Jockeying for the Labour leadership election has already started among Gordon Brown's Cabinet ministers while the Prime Minister is in Japan for the G8 summit. One Cabinet minister has told friends: "I've even put out feelers to the Campaign Group [the left-wingers led by John McDonnell]. You never know who you might need."

There is a serious split developing between those Labour MPs who are resigned to the party losing the next general election to the Tories, and those who don’t want to lose their jobs and will do anything to save them - including going in to tell Brown he must go.

There is a growing belief that if Labour loses the Glasgow East by-election on July 24, there will be a move against the PM and it will come around the time of the TUC conference in September. As the Glasgow East constituency party meets today to chose its candidate following the withdrawal for family reasons - which few believe - of the favoured candidate George Ryan, one senior minister told me: "We are going to lose Glasgow East and we should be planning for the aftermath."

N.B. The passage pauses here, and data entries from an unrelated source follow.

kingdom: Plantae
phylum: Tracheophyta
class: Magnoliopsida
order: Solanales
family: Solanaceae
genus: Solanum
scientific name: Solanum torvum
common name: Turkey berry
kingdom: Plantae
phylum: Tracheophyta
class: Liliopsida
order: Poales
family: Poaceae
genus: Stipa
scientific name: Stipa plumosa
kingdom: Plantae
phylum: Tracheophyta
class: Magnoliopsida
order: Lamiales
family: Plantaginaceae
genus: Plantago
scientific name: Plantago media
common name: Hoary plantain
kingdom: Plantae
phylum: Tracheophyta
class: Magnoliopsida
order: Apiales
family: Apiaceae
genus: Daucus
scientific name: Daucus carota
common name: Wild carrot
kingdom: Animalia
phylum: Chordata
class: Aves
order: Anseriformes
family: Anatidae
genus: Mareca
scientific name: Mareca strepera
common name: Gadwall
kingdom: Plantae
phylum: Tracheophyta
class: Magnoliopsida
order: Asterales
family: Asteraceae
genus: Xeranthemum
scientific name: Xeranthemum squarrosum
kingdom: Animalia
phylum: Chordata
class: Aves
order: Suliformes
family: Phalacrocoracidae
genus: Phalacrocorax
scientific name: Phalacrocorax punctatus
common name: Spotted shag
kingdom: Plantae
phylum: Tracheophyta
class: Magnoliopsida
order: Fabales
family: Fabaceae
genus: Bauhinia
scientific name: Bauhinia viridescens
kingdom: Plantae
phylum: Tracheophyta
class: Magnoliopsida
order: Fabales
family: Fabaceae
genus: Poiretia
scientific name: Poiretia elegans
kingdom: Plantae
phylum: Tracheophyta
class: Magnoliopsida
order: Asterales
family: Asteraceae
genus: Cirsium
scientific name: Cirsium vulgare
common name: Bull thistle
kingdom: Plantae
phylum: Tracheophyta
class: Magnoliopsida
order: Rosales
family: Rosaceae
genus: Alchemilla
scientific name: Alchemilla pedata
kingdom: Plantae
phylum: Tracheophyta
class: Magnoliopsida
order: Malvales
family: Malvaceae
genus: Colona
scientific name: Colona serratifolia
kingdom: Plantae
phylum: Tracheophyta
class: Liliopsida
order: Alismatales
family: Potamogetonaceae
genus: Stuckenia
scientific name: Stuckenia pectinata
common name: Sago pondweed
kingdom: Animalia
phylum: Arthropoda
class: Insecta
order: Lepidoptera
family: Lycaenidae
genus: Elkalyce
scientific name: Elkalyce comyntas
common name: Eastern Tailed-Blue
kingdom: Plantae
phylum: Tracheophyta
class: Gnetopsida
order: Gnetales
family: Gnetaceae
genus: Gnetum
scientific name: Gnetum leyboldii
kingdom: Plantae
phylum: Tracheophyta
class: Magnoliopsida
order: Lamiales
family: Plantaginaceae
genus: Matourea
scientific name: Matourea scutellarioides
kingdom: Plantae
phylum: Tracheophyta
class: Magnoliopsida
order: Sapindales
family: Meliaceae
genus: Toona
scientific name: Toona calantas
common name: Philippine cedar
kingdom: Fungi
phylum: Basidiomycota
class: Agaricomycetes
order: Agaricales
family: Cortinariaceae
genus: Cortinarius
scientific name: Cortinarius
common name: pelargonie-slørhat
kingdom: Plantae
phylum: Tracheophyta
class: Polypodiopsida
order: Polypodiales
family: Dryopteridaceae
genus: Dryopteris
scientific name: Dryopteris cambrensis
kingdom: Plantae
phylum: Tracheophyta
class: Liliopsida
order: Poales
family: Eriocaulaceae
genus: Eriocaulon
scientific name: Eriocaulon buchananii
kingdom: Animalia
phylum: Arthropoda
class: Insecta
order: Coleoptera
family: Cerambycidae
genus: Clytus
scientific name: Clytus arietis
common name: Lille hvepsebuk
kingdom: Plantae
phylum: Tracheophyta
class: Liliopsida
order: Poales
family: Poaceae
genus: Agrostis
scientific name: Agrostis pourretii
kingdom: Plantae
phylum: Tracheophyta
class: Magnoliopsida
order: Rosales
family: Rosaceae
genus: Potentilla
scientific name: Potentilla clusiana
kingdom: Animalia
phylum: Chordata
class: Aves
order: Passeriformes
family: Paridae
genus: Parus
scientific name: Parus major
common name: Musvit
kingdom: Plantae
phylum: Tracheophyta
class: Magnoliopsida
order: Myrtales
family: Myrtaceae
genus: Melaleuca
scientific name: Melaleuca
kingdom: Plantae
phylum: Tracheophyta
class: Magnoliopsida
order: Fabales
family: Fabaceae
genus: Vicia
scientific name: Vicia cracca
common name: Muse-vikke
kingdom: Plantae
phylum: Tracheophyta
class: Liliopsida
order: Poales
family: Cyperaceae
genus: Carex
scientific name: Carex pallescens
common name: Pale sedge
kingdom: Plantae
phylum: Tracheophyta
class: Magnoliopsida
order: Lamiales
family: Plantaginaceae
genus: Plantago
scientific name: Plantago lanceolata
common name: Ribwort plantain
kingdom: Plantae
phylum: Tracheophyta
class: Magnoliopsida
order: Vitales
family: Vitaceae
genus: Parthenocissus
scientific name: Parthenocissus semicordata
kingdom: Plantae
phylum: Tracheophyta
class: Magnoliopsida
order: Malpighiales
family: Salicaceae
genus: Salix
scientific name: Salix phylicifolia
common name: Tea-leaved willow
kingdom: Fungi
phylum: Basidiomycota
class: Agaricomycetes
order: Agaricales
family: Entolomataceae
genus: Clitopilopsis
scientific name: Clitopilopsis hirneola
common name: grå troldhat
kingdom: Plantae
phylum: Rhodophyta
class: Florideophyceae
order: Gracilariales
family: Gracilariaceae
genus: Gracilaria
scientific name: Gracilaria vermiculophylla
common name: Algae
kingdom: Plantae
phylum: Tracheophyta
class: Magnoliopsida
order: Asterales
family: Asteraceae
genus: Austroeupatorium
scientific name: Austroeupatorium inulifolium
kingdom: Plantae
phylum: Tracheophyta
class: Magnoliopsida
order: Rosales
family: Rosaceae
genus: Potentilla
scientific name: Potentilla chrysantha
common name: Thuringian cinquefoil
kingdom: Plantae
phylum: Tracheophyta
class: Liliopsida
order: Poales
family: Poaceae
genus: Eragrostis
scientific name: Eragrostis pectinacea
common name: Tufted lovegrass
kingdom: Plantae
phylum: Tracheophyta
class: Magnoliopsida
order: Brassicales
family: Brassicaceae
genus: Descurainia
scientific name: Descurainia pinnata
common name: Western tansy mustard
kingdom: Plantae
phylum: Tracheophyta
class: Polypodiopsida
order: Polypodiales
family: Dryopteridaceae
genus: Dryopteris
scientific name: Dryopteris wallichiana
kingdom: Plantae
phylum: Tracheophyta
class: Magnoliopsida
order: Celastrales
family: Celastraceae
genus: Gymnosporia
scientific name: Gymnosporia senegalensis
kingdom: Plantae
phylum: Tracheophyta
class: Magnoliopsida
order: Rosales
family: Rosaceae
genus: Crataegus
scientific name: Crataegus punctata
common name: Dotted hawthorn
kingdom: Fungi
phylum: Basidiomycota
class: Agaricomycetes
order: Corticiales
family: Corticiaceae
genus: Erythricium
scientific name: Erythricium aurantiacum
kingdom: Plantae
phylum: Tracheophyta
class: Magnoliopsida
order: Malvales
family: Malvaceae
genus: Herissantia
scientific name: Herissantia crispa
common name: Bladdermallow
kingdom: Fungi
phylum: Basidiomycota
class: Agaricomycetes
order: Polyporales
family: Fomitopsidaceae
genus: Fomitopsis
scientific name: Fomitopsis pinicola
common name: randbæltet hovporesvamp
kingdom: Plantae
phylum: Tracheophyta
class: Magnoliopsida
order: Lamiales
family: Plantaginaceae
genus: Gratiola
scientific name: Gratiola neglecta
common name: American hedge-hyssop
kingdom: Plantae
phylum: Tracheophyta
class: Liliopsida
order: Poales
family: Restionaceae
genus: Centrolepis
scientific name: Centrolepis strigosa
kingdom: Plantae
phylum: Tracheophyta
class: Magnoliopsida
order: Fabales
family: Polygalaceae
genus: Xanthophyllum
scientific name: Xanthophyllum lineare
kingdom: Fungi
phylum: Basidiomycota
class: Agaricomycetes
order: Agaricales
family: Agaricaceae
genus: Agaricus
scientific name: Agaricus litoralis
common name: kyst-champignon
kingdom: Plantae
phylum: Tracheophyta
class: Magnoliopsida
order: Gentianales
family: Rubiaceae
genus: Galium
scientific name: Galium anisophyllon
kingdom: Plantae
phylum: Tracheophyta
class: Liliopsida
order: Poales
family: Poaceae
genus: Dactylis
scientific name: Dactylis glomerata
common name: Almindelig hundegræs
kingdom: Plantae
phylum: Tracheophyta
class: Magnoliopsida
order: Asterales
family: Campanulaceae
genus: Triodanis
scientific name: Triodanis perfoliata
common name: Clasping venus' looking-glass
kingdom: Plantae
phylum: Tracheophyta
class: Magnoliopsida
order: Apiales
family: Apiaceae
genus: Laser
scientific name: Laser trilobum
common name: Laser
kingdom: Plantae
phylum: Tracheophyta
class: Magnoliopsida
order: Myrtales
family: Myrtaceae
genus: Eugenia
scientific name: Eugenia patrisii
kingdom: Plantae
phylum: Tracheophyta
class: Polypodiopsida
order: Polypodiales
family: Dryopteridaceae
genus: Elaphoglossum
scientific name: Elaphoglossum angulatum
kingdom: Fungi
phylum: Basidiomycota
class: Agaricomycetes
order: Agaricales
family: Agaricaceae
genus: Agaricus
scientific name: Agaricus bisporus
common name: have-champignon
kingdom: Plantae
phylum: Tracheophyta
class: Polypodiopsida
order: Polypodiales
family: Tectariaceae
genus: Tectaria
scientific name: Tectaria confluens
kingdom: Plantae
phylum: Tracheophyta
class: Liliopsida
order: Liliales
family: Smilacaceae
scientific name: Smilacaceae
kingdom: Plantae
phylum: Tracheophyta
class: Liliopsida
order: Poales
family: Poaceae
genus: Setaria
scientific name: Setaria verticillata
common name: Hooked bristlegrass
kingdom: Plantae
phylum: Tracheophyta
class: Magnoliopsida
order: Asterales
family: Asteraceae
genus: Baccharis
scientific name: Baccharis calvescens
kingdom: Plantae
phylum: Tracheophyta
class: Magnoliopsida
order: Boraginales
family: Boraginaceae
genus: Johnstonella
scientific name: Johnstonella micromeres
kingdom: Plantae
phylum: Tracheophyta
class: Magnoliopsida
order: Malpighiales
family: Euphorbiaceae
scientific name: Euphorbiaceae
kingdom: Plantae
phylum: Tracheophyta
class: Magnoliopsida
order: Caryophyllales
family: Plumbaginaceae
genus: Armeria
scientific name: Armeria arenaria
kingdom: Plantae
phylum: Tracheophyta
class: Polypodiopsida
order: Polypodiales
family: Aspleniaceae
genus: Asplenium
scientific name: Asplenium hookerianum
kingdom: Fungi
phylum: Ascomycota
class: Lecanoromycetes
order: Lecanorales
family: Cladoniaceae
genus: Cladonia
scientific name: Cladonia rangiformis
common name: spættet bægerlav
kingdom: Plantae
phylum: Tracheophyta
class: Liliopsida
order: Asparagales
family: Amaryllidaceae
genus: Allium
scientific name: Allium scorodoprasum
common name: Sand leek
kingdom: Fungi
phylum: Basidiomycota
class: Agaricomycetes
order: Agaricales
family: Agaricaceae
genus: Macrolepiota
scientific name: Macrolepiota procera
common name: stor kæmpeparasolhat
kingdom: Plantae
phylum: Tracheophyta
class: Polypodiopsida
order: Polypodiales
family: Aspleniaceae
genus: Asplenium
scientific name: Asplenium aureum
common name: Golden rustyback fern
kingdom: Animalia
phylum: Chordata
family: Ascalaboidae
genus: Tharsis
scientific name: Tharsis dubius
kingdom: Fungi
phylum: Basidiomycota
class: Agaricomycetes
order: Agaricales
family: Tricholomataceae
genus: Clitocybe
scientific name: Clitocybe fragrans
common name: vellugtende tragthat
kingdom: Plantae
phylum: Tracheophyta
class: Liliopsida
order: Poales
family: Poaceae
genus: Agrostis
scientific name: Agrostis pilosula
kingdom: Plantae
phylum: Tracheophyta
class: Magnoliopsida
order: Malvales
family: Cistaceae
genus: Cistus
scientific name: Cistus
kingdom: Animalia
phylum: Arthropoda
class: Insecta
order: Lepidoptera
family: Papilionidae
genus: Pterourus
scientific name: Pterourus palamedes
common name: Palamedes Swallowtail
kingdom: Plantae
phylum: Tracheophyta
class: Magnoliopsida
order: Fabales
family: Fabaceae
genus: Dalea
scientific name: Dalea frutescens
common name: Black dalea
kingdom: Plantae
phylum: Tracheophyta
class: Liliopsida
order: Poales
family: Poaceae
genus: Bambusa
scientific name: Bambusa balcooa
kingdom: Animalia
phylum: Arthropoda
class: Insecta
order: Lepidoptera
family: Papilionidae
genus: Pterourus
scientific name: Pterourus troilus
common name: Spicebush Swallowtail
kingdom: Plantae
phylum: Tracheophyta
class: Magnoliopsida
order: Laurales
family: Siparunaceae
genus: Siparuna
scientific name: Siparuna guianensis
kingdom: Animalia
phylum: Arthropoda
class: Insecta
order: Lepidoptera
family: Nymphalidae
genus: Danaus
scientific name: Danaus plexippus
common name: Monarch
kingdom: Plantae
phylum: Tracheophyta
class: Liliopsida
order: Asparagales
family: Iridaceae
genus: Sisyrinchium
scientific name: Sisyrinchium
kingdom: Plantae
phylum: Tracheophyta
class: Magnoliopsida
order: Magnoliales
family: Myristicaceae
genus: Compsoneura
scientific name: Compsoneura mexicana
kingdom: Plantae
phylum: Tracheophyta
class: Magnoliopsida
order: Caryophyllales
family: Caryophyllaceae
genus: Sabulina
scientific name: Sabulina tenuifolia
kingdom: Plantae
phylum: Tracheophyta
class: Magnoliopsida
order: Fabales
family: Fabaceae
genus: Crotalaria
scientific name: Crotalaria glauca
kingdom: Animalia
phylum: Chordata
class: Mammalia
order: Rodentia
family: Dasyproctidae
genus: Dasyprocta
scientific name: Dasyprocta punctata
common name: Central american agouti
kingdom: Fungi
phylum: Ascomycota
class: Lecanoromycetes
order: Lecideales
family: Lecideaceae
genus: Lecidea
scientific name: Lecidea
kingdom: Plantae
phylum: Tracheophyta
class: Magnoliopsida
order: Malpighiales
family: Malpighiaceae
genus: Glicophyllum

The main runners and riders to replace Brown are the two heavyweights of the Cabinet, Alan Johnson, the Health Secretary, and Jack Straw, the Justice Secretary. The younger contender David Miliband, the Foreign Secretary, would be guaranteed Blairite votes, but is being seen as too much of a geek to win against the Tories' David Cameron.

But it could be a big field, given the egos of MPs. Harriet Harman's allies have been putting out feelers to find out how popular she would be in a leadership race. She might be able to corner the block vote of the sisterhood, but they would have got a flea in their ear from most of the men on the Labour backbenches.

Harriet is seen as one obstacle to Gordon appointing a Deputy Prime Minister to beef up the Government. He may be using Harriet's feelings as a way of deflecting demands for him to appoint a successor to Prezza, but he is privately saying that as the elected deputy leader, she would be upset if she was not DPM and he's not going to give her the job.

It's a classic case of Brown dithering. It's not even clear that he will have a reshuffle before the summer recess, although he needs to act fast to stop the rot. His judgment is now coming under fire from some of those close to him.

His decision to go ahead with the 42-days detention without charge for terrorist suspects is likely to be rebuffed in the Lords tomorrow on the second reading of the anti-terror legislation. He is facing an extraordinary revolt during the committee stage of the Bill in the Lords by some of Tony Blair's most senior allies led by Lord Falconer and Lord Goldsmith, the former Lord Chancellor and the Attorney General.

By the time the Lords get to defeat the Government, it could be the overspill of Parliament in October or November. By then, if Glasgow East goes badly, there could be a new leader on the way.

Brown's Cabinet colleagues privately say that Gordon's tragedy was that he never ran a department other than the Treasury where he could micro-manage to his heart's content, buoyed by a golden economic period. "He doesn't understand that in politics shit happens," said one of his allies.